Les Pouilles 4, Lecce
7 septembre
Santa Maria di Leuca
Après une journée à Lecce, écrire au bord de l'eau, au confluent des eaux ioniennes et adriatiques le plus profond bonheur imaginable. Écrire pour soi, tacher les pages du cahier au gré de l'encre et des embruns, se moquer éperdument de tout ce qui n'est pas « encre », sang noir de mon crane qui se délivre face au bleu. Oublier les livres et jusqu'à l'idée d'un livre, se contenter de laisser la trace des journées d'ici. Lecce, une ville massive, lourde, on dit baroque on dit aussi « La Florence du sud » pour moi c'est une perle ocre et noire sur l'océan des anciennes terres d'oliviers, une ville mille feuille aussi belle que ténébreuse et peut-être plus encore. Dès la piazza Sant'Oronto le ton est donné : un amphithéâtre romain, ses gradins intacts tout comme la porte par où ont dû pénétrer fauves et lutteurs. Lecce vénéneuse en ce jour d'orage où le ciel se déverse sans ménagement sur les dalles glissantes des ruelles, où le ciel noir traversé d'éclair se déchire en bleu pour reprendre une teinte de ténèbres. Nous avons remonté trempés, la Via del palazzo del Conti di Lecce, longé les murs terre de sienne où des coulées noires nous invitaient à lever les yeux vers les balcons incroyablement et fastueusement ornés, sculptés.

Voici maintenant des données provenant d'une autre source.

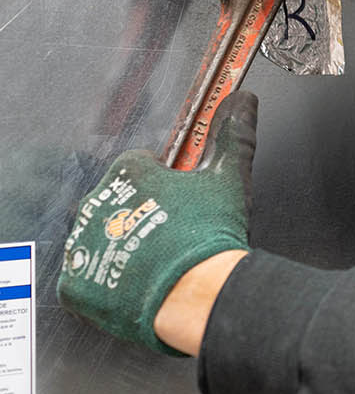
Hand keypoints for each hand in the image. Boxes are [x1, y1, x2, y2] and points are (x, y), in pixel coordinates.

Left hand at [57, 92, 257, 354]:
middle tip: (173, 231)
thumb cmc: (209, 235)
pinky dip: (108, 281)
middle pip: (116, 201)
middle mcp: (96, 203)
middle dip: (139, 212)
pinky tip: (138, 281)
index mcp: (128, 172)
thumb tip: (241, 101)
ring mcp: (82, 245)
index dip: (163, 180)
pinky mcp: (74, 283)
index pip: (138, 165)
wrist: (196, 293)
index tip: (179, 197)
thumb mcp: (228, 177)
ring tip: (157, 260)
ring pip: (100, 237)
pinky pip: (87, 277)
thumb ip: (232, 133)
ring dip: (122, 244)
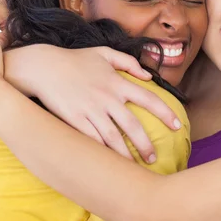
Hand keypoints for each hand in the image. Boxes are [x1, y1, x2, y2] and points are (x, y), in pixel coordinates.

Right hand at [9, 45, 180, 163]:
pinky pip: (93, 140)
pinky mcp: (75, 121)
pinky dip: (103, 152)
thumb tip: (149, 76)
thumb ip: (128, 62)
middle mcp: (107, 98)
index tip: (177, 125)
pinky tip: (110, 162)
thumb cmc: (74, 59)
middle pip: (133, 125)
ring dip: (126, 154)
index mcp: (117, 82)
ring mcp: (91, 110)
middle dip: (146, 145)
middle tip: (153, 157)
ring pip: (114, 138)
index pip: (149, 99)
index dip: (165, 113)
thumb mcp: (104, 53)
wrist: (43, 67)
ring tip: (134, 166)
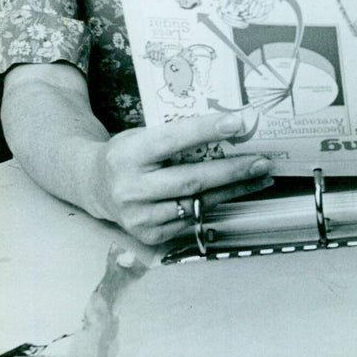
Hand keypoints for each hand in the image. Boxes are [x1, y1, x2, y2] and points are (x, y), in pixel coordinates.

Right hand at [93, 112, 271, 244]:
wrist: (94, 186)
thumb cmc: (128, 154)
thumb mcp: (141, 136)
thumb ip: (175, 135)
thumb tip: (227, 127)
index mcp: (128, 154)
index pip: (173, 139)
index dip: (207, 130)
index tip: (238, 122)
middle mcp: (131, 188)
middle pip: (192, 179)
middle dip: (233, 170)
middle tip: (263, 160)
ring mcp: (140, 216)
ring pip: (197, 202)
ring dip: (234, 190)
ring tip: (260, 177)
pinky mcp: (149, 234)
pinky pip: (191, 218)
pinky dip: (216, 204)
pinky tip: (235, 193)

Par ce qu'il pleuvait encore, nous avons cherché la via Asciano Grandi et l'incroyable musée Faggiano. Un petit miracle archéologique qui commence par une banale histoire d'humidité.Je vous laisse découvrir le musée sur son site : http://www.museofaggiano.it
Je suis encore émue autant par cette visite que par cette incroyable histoire. Dans les années 80, un homme, Faggiano (le père du guide qui me raconte l'histoire) achète cette maison de ville de Lecce pour en faire son habitation. Lors des travaux d'installation il remarque des problèmes d'humidité qui l'amène à découvrir le passé de cette étrange demeure qui remonte au moyen âge et fut tour à tour demeure patricienne et couvent...

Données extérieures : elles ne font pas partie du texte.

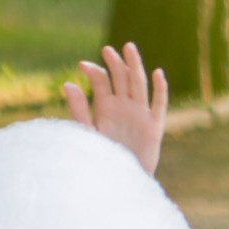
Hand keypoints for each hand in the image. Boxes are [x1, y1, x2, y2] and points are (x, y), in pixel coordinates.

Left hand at [63, 41, 167, 172]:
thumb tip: (67, 83)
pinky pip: (159, 104)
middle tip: (106, 49)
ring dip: (135, 66)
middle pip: (121, 78)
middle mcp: (124, 106)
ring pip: (138, 84)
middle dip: (114, 63)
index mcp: (106, 106)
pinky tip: (157, 73)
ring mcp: (140, 114)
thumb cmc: (102, 157)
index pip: (102, 81)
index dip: (94, 71)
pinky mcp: (154, 126)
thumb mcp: (88, 132)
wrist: (121, 181)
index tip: (83, 65)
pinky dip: (160, 89)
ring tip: (128, 48)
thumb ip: (78, 109)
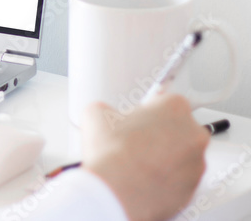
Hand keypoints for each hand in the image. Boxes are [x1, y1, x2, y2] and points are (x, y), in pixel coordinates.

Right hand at [81, 94, 209, 220]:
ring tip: (136, 163)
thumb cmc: (112, 153)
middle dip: (159, 134)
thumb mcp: (96, 112)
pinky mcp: (194, 189)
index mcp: (175, 107)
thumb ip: (109, 109)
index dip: (147, 111)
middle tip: (134, 142)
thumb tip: (106, 116)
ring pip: (181, 156)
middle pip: (178, 129)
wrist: (117, 191)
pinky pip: (180, 180)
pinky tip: (143, 179)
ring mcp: (197, 163)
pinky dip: (165, 180)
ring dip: (164, 158)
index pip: (165, 102)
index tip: (136, 120)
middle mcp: (194, 134)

J'ai pris un certain nombre de photos des lieux notamment les céramiques très
anciennes qui protégeaient les murs de l'humidité lors de la descente des eaux du toit ou celle plus troublante d'une tombe de nouveau né... Une tombe si petite qu'on ne pouvait y mettre qu'un enfant mort né ou un enfant qui n'avait pas à naître et j'ai pensé aux mœurs de certains couvents que l'on commence à évoquer... La tombe se trouve entre deux portes, elle était invisible anonyme. C'est le côté vénéneux de Lecce car il est probable qu'une grande partie des maisons du centre historique ont des histoires semblables à révéler.